The Latin From Manhattan

She had fibbed to her friends. She told them she was busy, but instead had decided she would venture out solo and go dancing. Guided by her independent spirit, she was determined to have a good time. Excitedly, she chose her outfit carefully. Making sure the padded shoulders of her dress were adjusted properly, the line down the back of each leg was straight as she put on her hose and any scuffs were cleaned off her ankle strap shoes, she then carefully removed the metal clip that crimped and waved her hair in the front ever so slightly.

She barreled down the stairs and called to her mother that she was leaving. As she closed the front door, she smirked when she heard her mother’s usual comment “Don’t forget to walk near the street and not too close to the buildings.” It was July 4, 1948, and a young girl could venture out alone, as long as she remembered to be cautious.

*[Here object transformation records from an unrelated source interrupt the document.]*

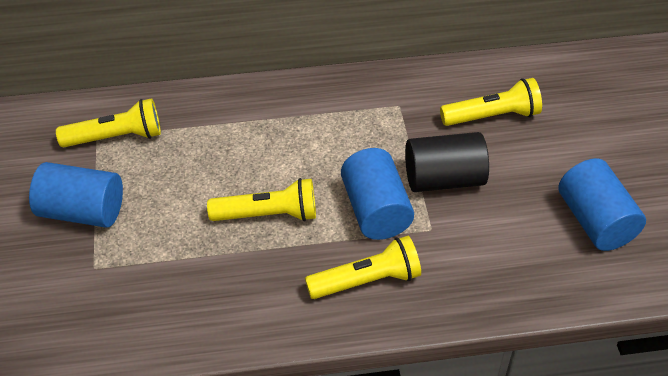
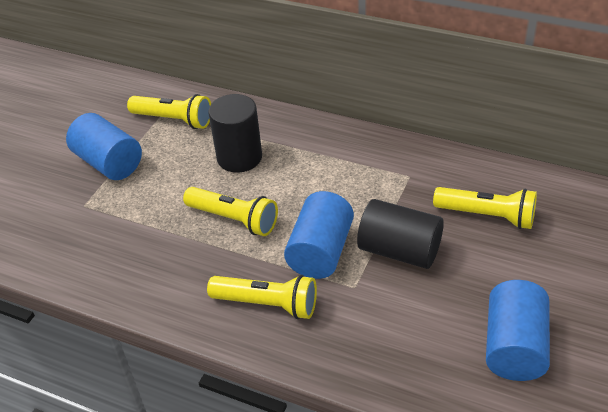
camera: 35 degrees right, 5 degrees down
none -> black cylinder [208,94,262,173]

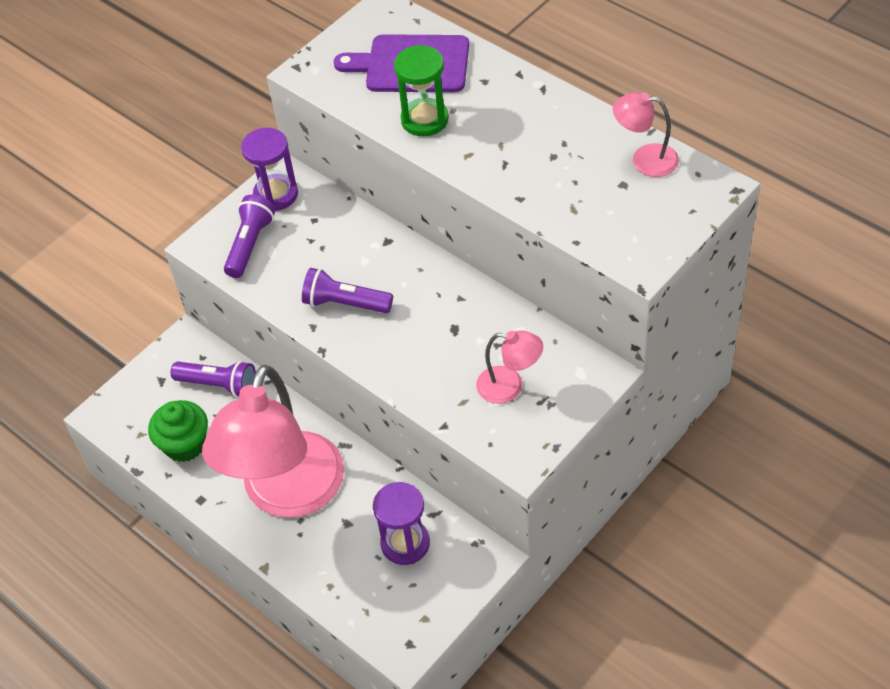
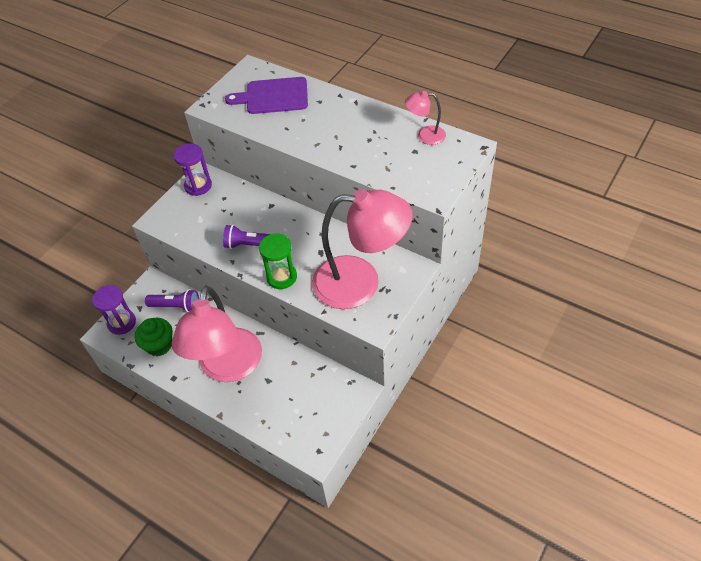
camera: 10 degrees left, 0 degrees up
purple flashlight [224,195,276,278] -> none
purple hourglass [373,482,430,565] -> purple hourglass moved to [92,285,136,335]
green hourglass [394,45,449,136] -> green hourglass moved to [259,233,297,289]
pink lamp [476,330,543,404] -> pink lamp [312,189,413,309], size x2.32

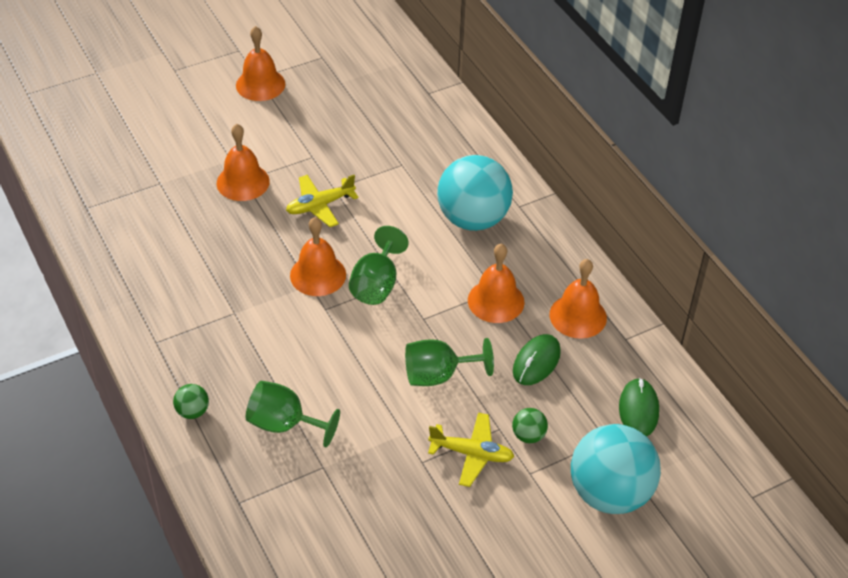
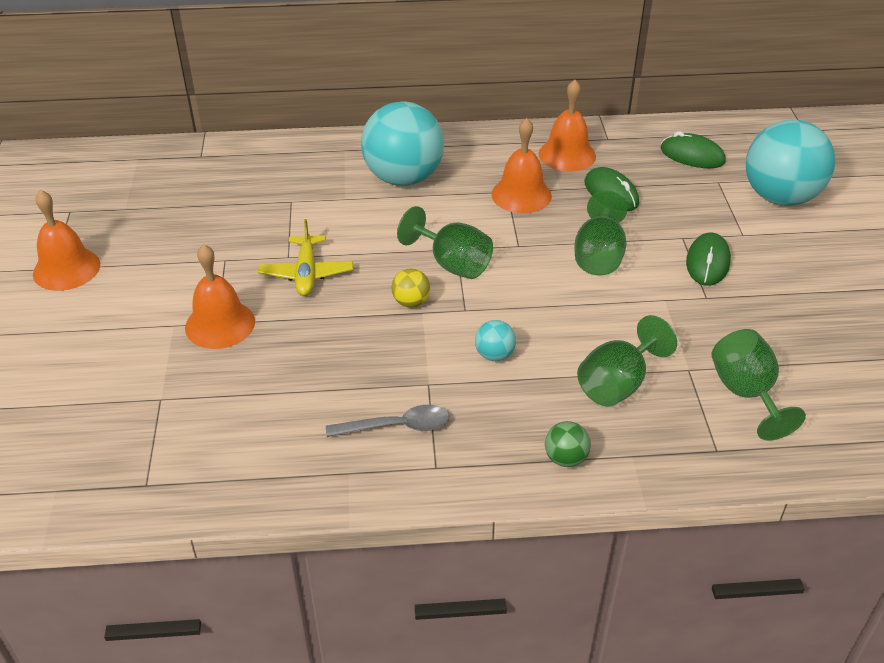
camera: 65 degrees left, 5 degrees down
orange bell [290,217,346,296] -> yellow ball [391,268,430,307]
yellow plane [428,412,514,487] -> green mouse [686,233,731,286]
green ball [512,408,548,443] -> none
none -> grey spoon [326,405,450,437]
none -> turquoise ball [475,320,516,361]
none -> green goblet [712,329,806,441]

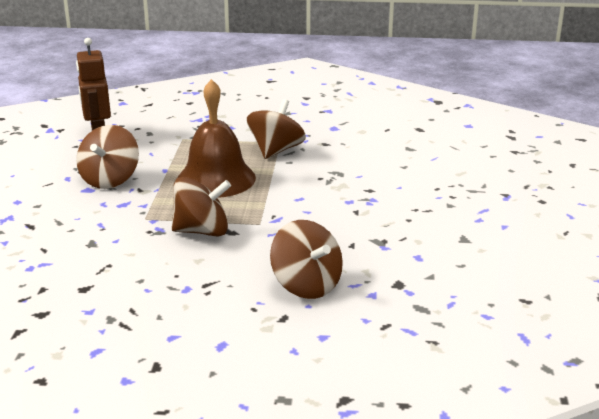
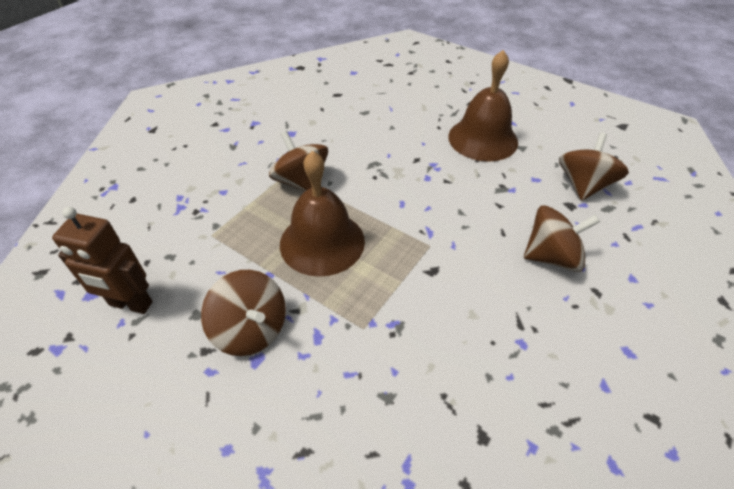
camera: 60 degrees left, 20 degrees up
brown spinning top [172,177,231,237] -> brown spinning top moved to [559,133,629,201]
none -> brown bell [448,50,518,162]

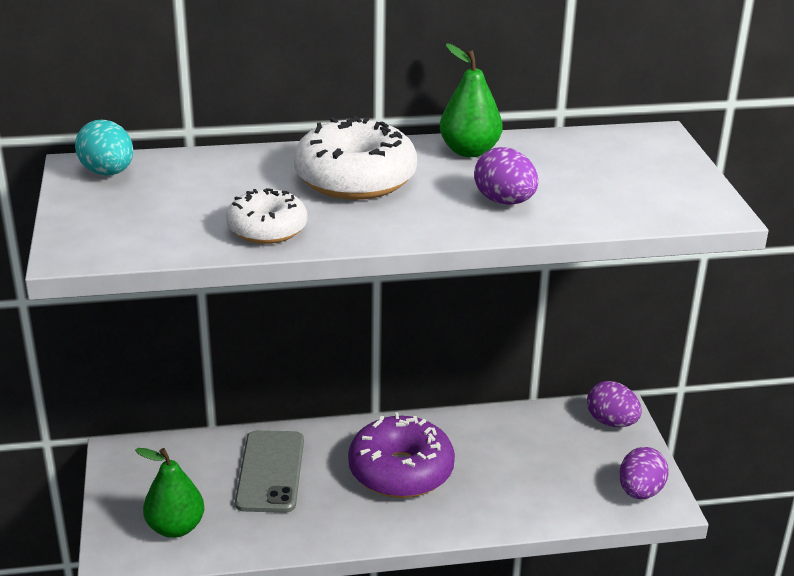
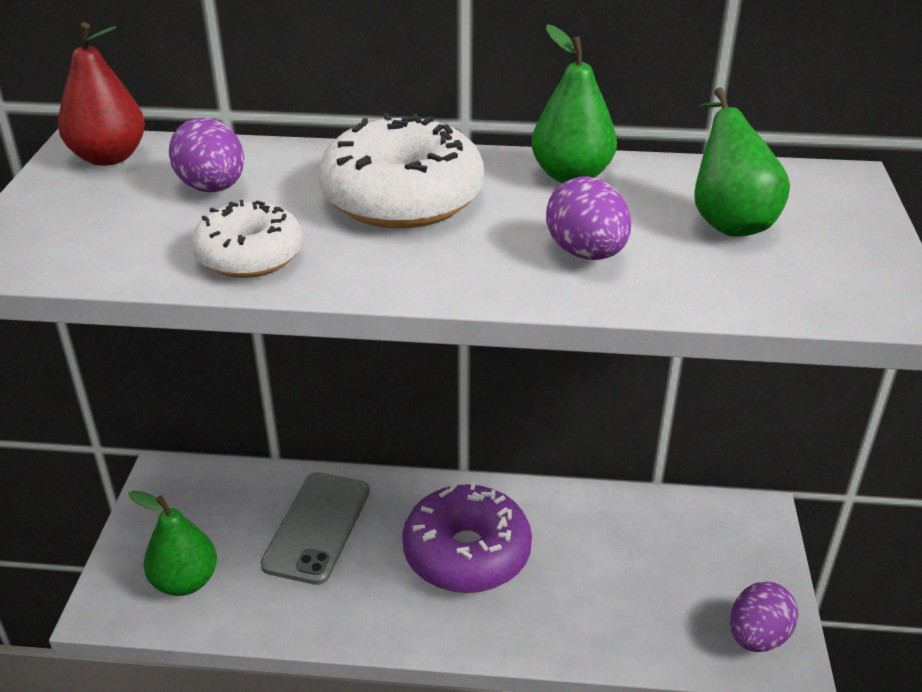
camera: 15 degrees right, 5 degrees up
turquoise egg [75,120,134,175] -> red pear [58,22,145,166]
purple egg [587,381,642,427] -> purple egg moved to [169,118,244,192]
none -> green pear [694,87,790,237]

She changed into her dance shoes and then checked her walking shoes and purse into a cubby, receiving a ticket from the coat check girl. As always, she remembered to fold up some money and hide it in the secret compartment of her purse, just in case.

“Do you wan to dunce?” He wasn’t sure why he had faked a Spanish accent. He had entered the army with it and then returned home without it after World War II. What was he thinking? He smiled to think that maybe he was channeling Cèsar Romero, the famous actor that routinely played “Latin Lover” roles.

He had decided to go out alone that night, bored with heading to the same places with the same crowd. He was restless, always eager to try something new. All these thoughts sped through his mind, when just a few seconds later, the beautiful petite blonde, with the soft waves of her shoulder length hair framing her face, turned and with a lovely smile said “Yes!”

They lost count of how many dances they had danced in a row. Known as the most famous dance hall in the world, New York City’s Roseland Ballroom was at its capacity crowd that night, as almost 3000 people glided around the dance floor. According to an article from The New Yorker, “People accustomed to nightclub life often find the atmosphere slightly phantasmal. The ceiling is hung with dark-blue muslin studded with tiny electric bulbs that give a night-sky effect. The room is lit by neon lamps, graduating in shade from deep pink to lemon yellow. In their dim rays, knots of patrons drift to and from the dance floor with a curiously delicate air, fluorescing a bit as they go.”

The marquee featured the word “Roseland” in script, all aglow in white lights. Underneath, the simple caption, “Dance in air cooled comfort,” reminded those fortunate enough to be inside that tonight they would be enjoying a luxury not available in most homes. Finally and most important, tonight’s bands were displayed: Tommy Reynolds and his Orchestra along with Stella Lopez and Her Rumbas.

He bought her a drink, and they sipped slowly and chatted, he captivated by her sweet smile and her spunk and she, intrigued by his swagger and good looks. This time, he spoke without an accent, hoping she wouldn’t notice the change. She did… and years later, they would still laugh about that night.

He asked if he could escort her home, not knowing she lived in West New York, New Jersey. He didn’t care. Being a “city boy,” he didn’t realize she was taking him the long way home via bus, then ferry and then, up the hill to her house. She didn’t want the night to end.

Hours later, returning back to New York, he walked down the middle of the quiet street, humming and dreamily recounting how, when the clock struck midnight on the ferry, she had said it was officially her birthday and how he had asked if he could kiss her on the cheek. It was brazen of him, but he was happy that, once again, she had smiled and said “Yes!”

I smile every time I recount the story of how my parents met and I say “Yes!” – to being independent, to going it alone and to seeking out new adventures. And, when all else fails, to go dancing!

Post Script #1:
The original Roseland Ballroom, located in the theater district at Broadway and 51st Street was demolished in 1956. It was then resurrected on the site of a former indoor ice-skating rink on 52nd Street and finally closed in 2014 to make way for a 62-story luxury apartment building.

Post Script #2:
According to my parents, the photograph that accompanies this post graced the cover of a Latin magazine that was popular in Manhattan at the time. Their copies were lost over time and after intense research, the cover photograph could not be tracked down.